*** Opening of Data shown ***

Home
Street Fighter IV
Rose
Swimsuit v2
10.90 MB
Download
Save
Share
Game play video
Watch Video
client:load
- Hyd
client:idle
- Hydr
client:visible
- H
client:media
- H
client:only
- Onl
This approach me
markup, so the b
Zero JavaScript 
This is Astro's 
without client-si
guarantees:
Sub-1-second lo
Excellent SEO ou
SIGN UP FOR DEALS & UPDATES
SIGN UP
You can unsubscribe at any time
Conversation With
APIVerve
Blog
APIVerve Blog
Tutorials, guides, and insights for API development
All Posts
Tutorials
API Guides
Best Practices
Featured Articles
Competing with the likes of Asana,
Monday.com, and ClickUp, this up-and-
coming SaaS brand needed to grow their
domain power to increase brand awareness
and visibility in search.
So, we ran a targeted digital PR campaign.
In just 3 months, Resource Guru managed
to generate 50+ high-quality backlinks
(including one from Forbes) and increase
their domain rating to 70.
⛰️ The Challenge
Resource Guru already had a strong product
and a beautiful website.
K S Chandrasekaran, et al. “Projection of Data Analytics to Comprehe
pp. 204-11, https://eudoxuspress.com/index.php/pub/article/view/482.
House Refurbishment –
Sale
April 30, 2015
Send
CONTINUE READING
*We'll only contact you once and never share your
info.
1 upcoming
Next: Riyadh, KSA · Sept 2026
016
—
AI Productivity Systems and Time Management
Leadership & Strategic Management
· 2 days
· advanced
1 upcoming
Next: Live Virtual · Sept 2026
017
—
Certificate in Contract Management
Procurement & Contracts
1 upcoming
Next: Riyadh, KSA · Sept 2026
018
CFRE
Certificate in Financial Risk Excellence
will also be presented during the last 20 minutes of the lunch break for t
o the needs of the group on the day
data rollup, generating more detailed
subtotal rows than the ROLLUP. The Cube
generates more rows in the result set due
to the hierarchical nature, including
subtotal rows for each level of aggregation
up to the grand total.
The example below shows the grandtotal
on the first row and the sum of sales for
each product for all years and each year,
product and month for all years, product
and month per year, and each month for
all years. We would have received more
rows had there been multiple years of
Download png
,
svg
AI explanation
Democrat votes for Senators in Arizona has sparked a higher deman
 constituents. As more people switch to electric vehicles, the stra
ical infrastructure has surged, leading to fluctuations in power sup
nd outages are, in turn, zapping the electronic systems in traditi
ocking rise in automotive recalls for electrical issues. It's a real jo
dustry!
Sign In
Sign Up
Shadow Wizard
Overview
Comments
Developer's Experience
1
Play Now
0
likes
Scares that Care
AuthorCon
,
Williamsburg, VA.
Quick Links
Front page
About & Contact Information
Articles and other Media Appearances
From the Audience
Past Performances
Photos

*** Close of Data shown ***

• Instructions to follow: Pull out every line from the listing above that contains the word "brand".

• Answer below:
coming SaaS brand needed to grow their
domain power to increase brand awareness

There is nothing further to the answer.